MY WEEKLY BLOG
FINDING MOTHER
When I first set foot in my current home back in 1993, I looked around at the huge picture windows, the brick fireplace and the sunlight streaming in and I knew I was home. It felt so right and I exhaled deeply. I didn’t know I’d been holding my breath. I had spent a great deal of time searching for mothering, the kind that wraps you in warmth and tenderness, and I believed I would eventually find what I was looking for. I just never imagined that it would arrive in the form of a house. Support and kindness show up in many different and surprising ways.
I had an unusual childhood since I left home at fourteen years old to pursue a career in ballet and I never lived with my parents again. My mother (she allowed me to follow my dreams but she would never have won a prize for warmth) became absent and remote and I felt disconnected and powerfully alone. That was when I came to understand that loneliness is not emptiness. Rather, it’s the hard presence of an absence. It has heft and substance, it’s tangible and inevitable. It’s a part of being human and it’s a powerful motivator to find the things that represent mother to us.
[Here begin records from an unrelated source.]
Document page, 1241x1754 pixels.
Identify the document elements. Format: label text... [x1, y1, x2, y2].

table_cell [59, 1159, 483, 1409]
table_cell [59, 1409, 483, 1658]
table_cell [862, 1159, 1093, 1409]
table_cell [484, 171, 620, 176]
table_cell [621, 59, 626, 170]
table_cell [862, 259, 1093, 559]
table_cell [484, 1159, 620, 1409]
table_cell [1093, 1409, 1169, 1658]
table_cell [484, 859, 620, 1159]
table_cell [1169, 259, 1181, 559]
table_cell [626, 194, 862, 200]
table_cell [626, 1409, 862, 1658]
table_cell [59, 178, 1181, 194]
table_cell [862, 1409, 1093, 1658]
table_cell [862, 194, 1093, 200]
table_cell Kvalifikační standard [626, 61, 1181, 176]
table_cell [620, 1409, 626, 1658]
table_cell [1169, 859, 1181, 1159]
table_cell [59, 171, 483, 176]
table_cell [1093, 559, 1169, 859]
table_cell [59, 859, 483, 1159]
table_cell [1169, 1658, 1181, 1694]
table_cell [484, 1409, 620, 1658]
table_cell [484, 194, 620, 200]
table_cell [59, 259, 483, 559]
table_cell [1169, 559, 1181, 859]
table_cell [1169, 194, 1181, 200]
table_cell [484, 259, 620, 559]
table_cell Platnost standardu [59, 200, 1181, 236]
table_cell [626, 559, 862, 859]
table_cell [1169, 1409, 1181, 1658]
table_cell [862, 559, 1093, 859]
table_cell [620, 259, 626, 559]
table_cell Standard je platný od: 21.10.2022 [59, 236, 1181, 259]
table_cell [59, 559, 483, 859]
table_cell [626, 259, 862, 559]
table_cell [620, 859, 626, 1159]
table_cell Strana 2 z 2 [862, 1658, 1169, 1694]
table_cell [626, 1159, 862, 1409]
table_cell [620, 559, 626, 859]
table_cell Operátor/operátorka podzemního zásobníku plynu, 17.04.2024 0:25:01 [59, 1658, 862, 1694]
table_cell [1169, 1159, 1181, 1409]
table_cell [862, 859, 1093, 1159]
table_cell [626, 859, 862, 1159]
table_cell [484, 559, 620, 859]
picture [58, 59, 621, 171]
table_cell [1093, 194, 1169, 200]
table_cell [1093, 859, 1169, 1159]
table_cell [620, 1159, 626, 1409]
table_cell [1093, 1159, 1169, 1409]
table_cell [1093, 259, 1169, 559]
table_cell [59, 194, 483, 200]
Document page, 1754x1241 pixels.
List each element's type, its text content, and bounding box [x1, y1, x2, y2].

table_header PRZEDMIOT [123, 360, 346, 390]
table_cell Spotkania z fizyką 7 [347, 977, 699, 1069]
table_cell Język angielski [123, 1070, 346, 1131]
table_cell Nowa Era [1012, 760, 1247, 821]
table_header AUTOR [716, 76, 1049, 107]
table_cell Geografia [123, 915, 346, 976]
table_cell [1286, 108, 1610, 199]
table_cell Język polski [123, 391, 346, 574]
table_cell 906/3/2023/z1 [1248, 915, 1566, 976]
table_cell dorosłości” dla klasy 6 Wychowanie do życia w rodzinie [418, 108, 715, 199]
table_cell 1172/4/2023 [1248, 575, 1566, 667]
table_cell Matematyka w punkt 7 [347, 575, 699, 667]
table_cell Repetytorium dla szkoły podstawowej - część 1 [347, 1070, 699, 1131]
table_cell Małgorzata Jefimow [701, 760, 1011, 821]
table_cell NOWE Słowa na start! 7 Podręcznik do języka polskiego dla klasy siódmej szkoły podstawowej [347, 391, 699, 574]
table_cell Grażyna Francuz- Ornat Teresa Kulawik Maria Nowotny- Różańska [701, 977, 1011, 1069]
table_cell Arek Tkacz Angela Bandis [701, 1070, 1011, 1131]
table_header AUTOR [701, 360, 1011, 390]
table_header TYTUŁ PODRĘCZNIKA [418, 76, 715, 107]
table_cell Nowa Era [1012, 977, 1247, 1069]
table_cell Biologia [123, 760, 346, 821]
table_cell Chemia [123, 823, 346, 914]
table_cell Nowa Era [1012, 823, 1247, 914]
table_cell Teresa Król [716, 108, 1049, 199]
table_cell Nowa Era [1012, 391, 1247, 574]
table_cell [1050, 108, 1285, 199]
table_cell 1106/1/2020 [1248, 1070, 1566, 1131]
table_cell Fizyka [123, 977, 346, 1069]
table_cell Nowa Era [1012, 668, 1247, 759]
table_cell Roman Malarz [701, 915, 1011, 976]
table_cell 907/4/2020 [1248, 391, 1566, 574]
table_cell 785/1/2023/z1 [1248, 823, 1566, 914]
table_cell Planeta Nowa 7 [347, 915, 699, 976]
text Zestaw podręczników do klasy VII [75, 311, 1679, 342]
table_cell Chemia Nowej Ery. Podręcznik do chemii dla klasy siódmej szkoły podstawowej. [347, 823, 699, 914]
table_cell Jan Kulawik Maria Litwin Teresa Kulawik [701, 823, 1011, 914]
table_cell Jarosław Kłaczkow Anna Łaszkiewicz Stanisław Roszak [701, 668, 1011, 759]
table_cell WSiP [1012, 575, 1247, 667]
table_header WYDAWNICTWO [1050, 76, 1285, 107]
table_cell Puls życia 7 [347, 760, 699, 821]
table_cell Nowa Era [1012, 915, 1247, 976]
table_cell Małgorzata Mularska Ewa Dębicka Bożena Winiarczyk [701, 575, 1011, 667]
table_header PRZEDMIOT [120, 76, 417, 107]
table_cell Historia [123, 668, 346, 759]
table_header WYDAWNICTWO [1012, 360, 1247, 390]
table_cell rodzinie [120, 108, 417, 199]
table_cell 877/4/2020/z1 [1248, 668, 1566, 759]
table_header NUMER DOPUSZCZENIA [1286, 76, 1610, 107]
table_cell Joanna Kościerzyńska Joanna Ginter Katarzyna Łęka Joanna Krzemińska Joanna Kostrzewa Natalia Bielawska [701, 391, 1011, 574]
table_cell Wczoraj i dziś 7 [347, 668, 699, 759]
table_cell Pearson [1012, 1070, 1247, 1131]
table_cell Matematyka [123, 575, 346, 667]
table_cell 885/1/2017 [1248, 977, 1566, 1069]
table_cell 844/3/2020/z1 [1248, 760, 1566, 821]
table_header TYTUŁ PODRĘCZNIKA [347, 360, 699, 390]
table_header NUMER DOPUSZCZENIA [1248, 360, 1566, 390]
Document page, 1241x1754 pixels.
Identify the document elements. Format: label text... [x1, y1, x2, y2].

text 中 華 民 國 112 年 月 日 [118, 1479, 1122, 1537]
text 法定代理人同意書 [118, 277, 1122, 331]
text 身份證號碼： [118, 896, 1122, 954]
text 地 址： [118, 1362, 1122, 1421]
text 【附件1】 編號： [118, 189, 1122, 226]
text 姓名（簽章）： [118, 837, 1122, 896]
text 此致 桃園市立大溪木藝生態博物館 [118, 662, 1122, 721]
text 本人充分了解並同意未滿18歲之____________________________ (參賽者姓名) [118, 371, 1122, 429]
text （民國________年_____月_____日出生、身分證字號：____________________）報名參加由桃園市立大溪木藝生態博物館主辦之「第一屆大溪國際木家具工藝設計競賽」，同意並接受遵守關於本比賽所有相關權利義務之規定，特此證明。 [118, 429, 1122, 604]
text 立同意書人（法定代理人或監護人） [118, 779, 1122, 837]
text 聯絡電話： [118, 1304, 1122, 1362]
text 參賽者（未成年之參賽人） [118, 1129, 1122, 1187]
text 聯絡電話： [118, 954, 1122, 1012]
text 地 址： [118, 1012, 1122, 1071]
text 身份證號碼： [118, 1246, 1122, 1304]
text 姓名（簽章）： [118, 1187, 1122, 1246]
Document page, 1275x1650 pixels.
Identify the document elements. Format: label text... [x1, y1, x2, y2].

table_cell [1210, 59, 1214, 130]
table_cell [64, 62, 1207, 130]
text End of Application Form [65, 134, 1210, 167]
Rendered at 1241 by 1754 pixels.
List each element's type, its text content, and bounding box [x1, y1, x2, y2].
I sometimes imagine that if I had set up my life differently, if I had prioritized marriage and family over my career, I would never be lonely . . . until a friend with a wife and three children told me he was deeply lonely and couldn’t seem to get out of it. I guess it really doesn’t matter if you are alone or have a large family, loneliness is a part of the human condition and we each need to find a way to tap into our inner compassion to deal with the pain and suffering it can cause.
Maybe for some people, loneliness doesn’t exist. For me, it’s real, whether it terrorizes me or feels like an old annoying friend that tags
along when I don’t want it near me. At these times, I know I’m not the only one who wants a mother figure to nurture me and assure me that everything will be okay. It could be a close friend, a sister, a partner, a trip to a wonderful place or a good book. For me, it’s my house, my mentor and a few close friends. And most importantly, it’s the mother that lives in my heart. Not the angry one who scolds and find fault. I’m talking about the good mother who forgives everything and embraces me with steadiness and compassion, no matter what I’ve done or how I feel.
My father used to call my mother “a good lookin’ tomata.” She was undeniably beautiful but I saw her more as a tough cookie. The point is that we don’t all have loving or living mothers. She may have loved and guided you, but she also might have died, abandoned you, abused you or showed a disinterest in you. She may be absent for one reason or another, but that doesn’t mean we are condemned to live without mothering. We are all entitled to have the thing we call “mother” that lives inside of us. We just have to get used to developing her and acknowledging her. When we figure out how to recognize her and make room for her, when we listen and accept her presence, we can find the warmth and safety that is our birthright. When spiritual teacher, Ondrea Levine, lost her beloved husband, she said she needed to learn to hold her own hand. When we find a way to do that, we can also be there for other people who need the same kind of love and loyalty.
In my search for support and soothing, I came across a
Buddhist definition that speaks to me. “Touch each being as your beloved child. Like a mother who protects her child with her own life, one can cultivate a heart of unlimited love and compassion toward all living things.” Including ourselves.
Whether it’s physical or in the abstract, what does “mother” mean to you?